Dec 22 2015
Making an incredibly fast photodetector is one thing, but actually measuring its speed is another.
Graduate student Haining Wang came up with an inventive way of measuring the near-instantaneous electrical current generated using a light detector that he and a team of Cornell engineers made using an atomically thin material.
The team, headed by Farhan Rana, associate professor in the School of Electrical and Computer Engineering, measured the ultrafast response of their two-dimensional photodetector using a strobe-like process called two-pulse photovoltage correlation.
The team’s paper, “Ultrafast response of monolayer molybdenum disulfide photodetectors,” was published in Nature Communications, Nov. 17.
“It was very clever,” Rana said of Wang’s idea. “He came up with this idea of essentially hitting the device with an optical pulse [to initiate an electrical charge] and after a small delay, hitting it with the pulse again. By varying the time between the first and second pulse, and looking at the response of the device as a result, you can sort of see what the intrinsic speed of the device is.”
Rana’s team used a 3-atoms-thick sheet of molybdenum disulfide (MoS2), a material Rana and others have tested previously in photodetection studies. Photodetection is used in various high-speed optoelectronic applications, including optical fiber networks.
According to Wang’s experimentation, the MoS2 photodetector had intrinsic response times as short as 3 picoseconds; a picosecond is one-trillionth of a second. Co-author Wang said the speed at which the MoS2 detector responds is vastly superior to current technology, and is partly due to the extremely short distance the charges generated by light must travel before making it out of the device and into the external electrical circuit.
“State-of-the-art optical communication links work at around 10 GHz per channel, so if you make 10 channels in parallel, you have a 100 GHz optical communication link,” he said. “We find that this single device can work up to 300 GHz, which is an amazing speed.”
Wang also said that, despite being just 3-atoms thick, MoS2 is “extremely easy to make” and relatively inexpensive, adding to its appeal.
As with all photodetectors, however, the downside is the low quantum efficiency, which is a measure of the number of charges generated by the detector in the external circuit per incident photon.
In the Rana team’s work, only a small percentage of the light-generated charges – 1 to 2 percent – were able to escape the photodetector and make it into the external circuit; most recombined inside the device, producing heat.
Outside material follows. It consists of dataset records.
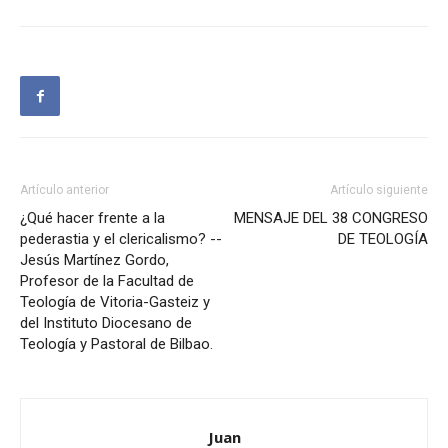
Artículo anterior
Artículo siguiente
¿Qué hacer frente a la
MENSAJE DEL 38 CONGRESO
pederastia y el clericalismo? --
DE TEOLOGÍA
Jesús Martínez Gordo,
Profesor de la Facultad de
Teología de Vitoria-Gasteiz y
del Instituto Diocesano de
Teología y Pastoral de Bilbao.
Juan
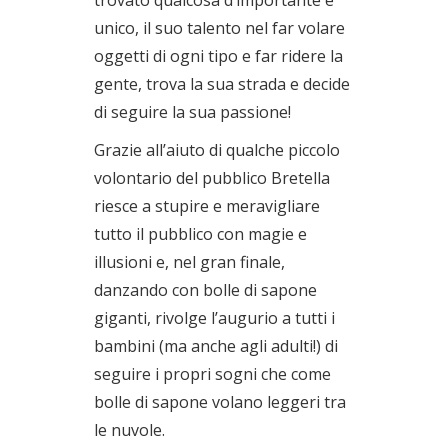
unico, il suo talento nel far volare
oggetti di ogni tipo e far ridere la
gente, trova la sua strada e decide
di seguire la sua passione!
Grazie all’aiuto di qualche piccolo
volontario del pubblico Bretella
riesce a stupire e meravigliare
tutto il pubblico con magie e
illusioni e, nel gran finale,
danzando con bolle di sapone
giganti, rivolge l’augurio a tutti i
bambini (ma anche agli adulti!) di
seguire i propri sogni che come
bolle di sapone volano leggeri tra
le nuvole.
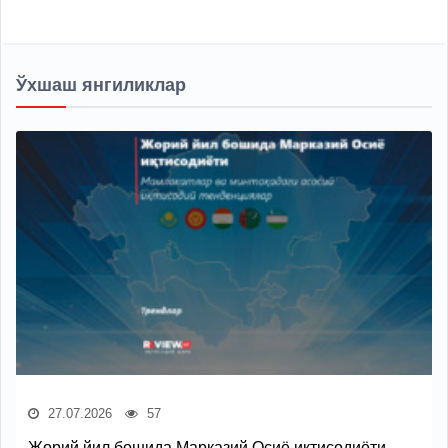
Ўхшаш янгиликлар
27.07.2026
57
Жорий йил бошида Марказий Осиё иқтисодиёти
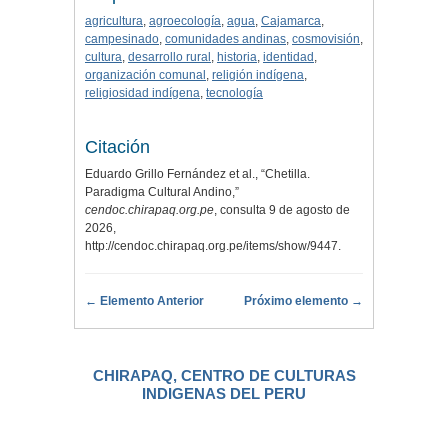
agricultura
,
agroecología
,
agua
,
Cajamarca
,
campesinado
,
comunidades andinas
,
cosmovisión
,
cultura
,
desarrollo rural
,
historia
,
identidad
,
organización comunal
,
religión indígena
,
religiosidad indígena
,
tecnología
Citación
Eduardo Grillo Fernández et al., “Chetilla.
Paradigma Cultural Andino,”
cendoc.chirapaq.org.pe
, consulta 9 de agosto de
2026,
http://cendoc.chirapaq.org.pe/items/show/9447
.
← Elemento Anterior
Próximo elemento →
CHIRAPAQ, CENTRO DE CULTURAS
INDIGENAS DEL PERU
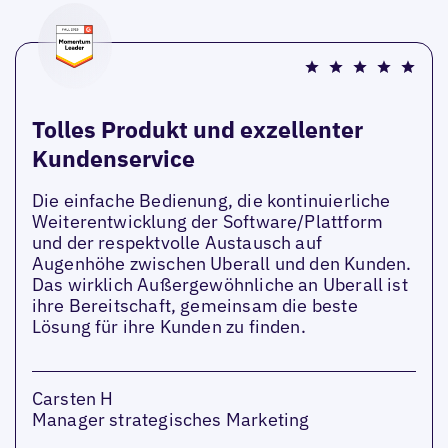
Tolles Produkt und exzellenter
Kundenservice
Die einfache Bedienung, die kontinuierliche
Weiterentwicklung der Software/Plattform
und der respektvolle Austausch auf
Augenhöhe zwischen Uberall und den Kunden.
Das wirklich Außergewöhnliche an Uberall ist
ihre Bereitschaft, gemeinsam die beste
Lösung für ihre Kunden zu finden.
Carsten H
Manager strategisches Marketing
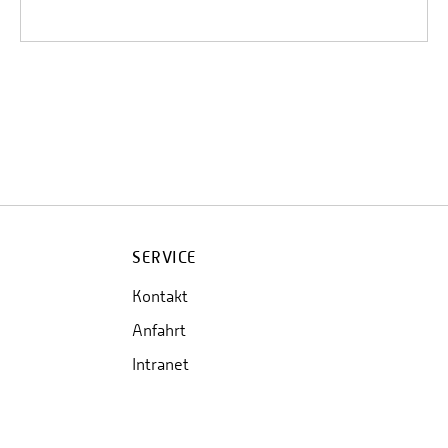
SERVICE
Kontakt
Anfahrt
Intranet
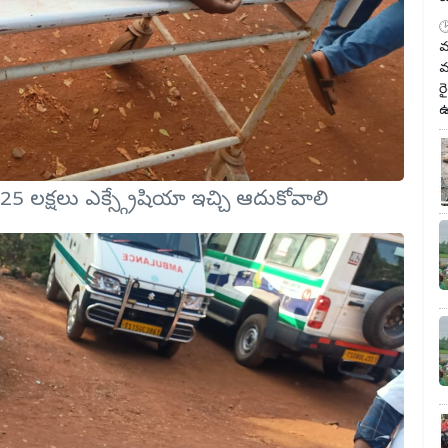
మ
మ
ర
ఉ
ి 25 లక్షలు ఎక్స్గ్రేషియా ఇచ్చి ఆదుకోవాలి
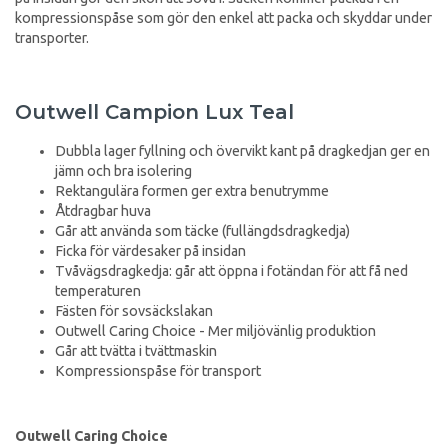
kompressionspåse som gör den enkel att packa och skyddar under
transporter.
Outwell Campion Lux Teal
Dubbla lager fyllning och övervikt kant på dragkedjan ger en
jämn och bra isolering
Rektangulära formen ger extra benutrymme
Åtdragbar huva
Går att använda som täcke (fullängdsdragkedja)
Ficka för värdesaker på insidan
Tvåvägsdragkedja: går att öppna i fotändan för att få ned
temperaturen
Fästen för sovsäckslakan
Outwell Caring Choice - Mer miljövänlig produktion
Går att tvätta i tvättmaskin
Kompressionspåse för transport
Outwell Caring Choice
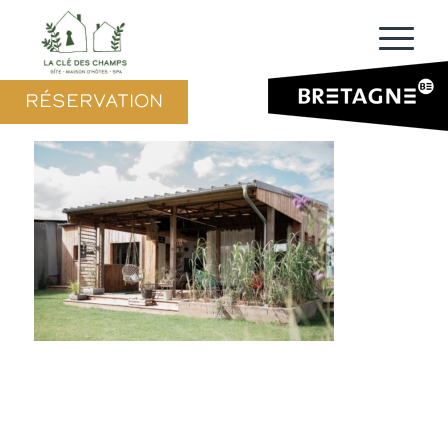
RÉSERVATION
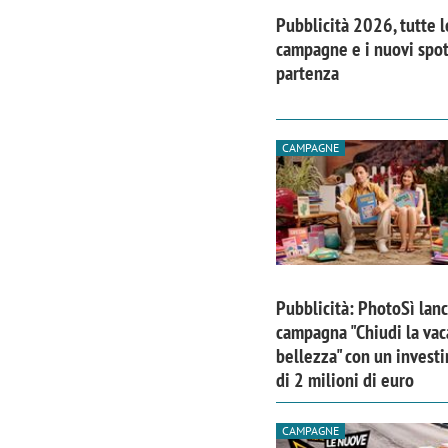
Pubblicità 2026, tutte l
campagne e i nuovi spot
partenza
CAMPAGNE
Pubblicità: PhotoSì lanc
campagna "Chiudi la vac
bellezza" con un invest
di 2 milioni di euro
CAMPAGNE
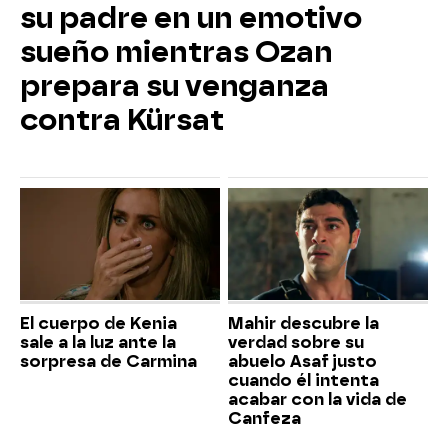
su padre en un emotivo
sueño mientras Ozan
prepara su venganza
contra Kürsat
El cuerpo de Kenia
Mahir descubre la
sale a la luz ante la
verdad sobre su
sorpresa de Carmina
abuelo Asaf justo
cuando él intenta
acabar con la vida de
Canfeza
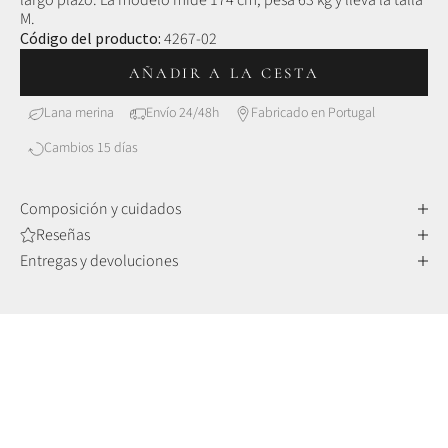
largo plazo. La modelo mide 174 cm, pesa 63 kg y lleva la talla
M.
Código del producto:
4267-02
AÑADIR A LA CESTA
Lana merina
Envío 24/48h
Fabricado en Portugal
Cambios 15 días
Composición y cuidados
Reseñas
Entregas y devoluciones
LANA MERINO
Confort y sofisticación
Las fibras de lana merina son más finas y delicadas que las de
otras lanas, lo que las hace increíblemente suaves al tacto,
pero también muy duraderas y resistentes al paso del tiempo.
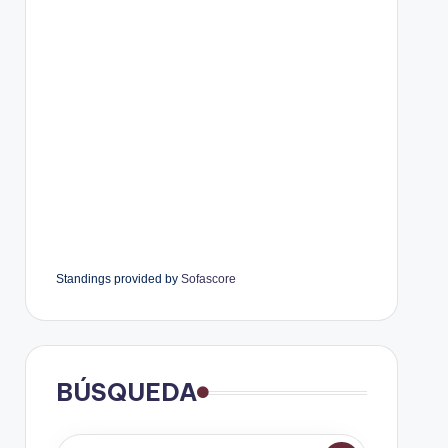
Standings provided by
Sofascore
BÚSQUEDA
Market-available photodetector materials such as silicon and gallium arsenide, while generally much slower, have efficiencies of anywhere from 50 to 90 percent.
“That’s the tradeoff of these devices,” Rana said. “Every photodetector ever made has always had to face the efficiency-speed tradeoff.”
Further research by the group will include a discovery made by both Rana’s team and a research group at the University of California, Berkeley: coating the sample with a chemical that will “basically kill the recombination completely,” Rana said.
“So you have to play around with these material surfaces and make sure you’re attaching the right molecules and atoms to it on the outside,” Rana said.
The Berkeley group reported in November an efficiency of 95 percent using their chemically coated MoS2 photodetector.
Rana said the photodetection technology will play a major role in emerging fields, such as LiFi – using light as a source of wireless communication. He said windows and walls could be coated with atomically thin layers of material that would interact with light and carry Internet signals.
Other co-authors include former graduate students Changjian Zhang and Weimin Chan, and Sandip Tiwari, the Charles N. Mellowes Professor of Engineering.
Their research was supported by the Cornell Center for Materials Research, under a National Science Foundation grant, the Air Force Office of Scientific Research, the Office of Naval Research, as well as an NSF grant to the Cornell NanoScale Science and Technology Facility.